MOST mask wearers do not realized that a mask must cover mouth and nose adequately to offer maximum protection. The tendency is that we wear our masks so as not be break the law and be fined in public, but while shopping or with friends the masks soon slip off to chin level or off altogether for photo selfies! Some think scarves and dupatta make for perfect masks and go around with half their head and face drapped! There’s a fortune to be made in sanitizers too despite the fact that washing hands with soap and water is enough protection.
All we have to do is collectively have the will to follow the minimum SOP laid down!

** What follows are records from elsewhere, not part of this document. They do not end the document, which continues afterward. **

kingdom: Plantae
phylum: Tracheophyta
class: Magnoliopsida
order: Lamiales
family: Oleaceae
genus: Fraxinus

And be free from covid-19 contagion in a short time and we may carry on with normal life so that the economy doesn’t come to a grinding halt and we live perpetually stressed out lives anticipating fearful consequences.
It is clear that with a return to rising covid-19 cases we have not been taking the pandemic seriously enough to make it count. Unfortunately, we are not even taking vaccination seriously. While there are states and countries which are desperate for vaccines and even in the mass “tikka” camp held in Goa over the weekend only 8,000 people were vaccinated!
Frontline doctors and nurses are so tired that they want to go on strike. Why should they risk their life on a population of stupid people who cannot even abide by minimum protocol rules to and advice to stay safe, discourage the infection from having the last laugh on human beings? May be we deserve to die to help bring down the population of the world!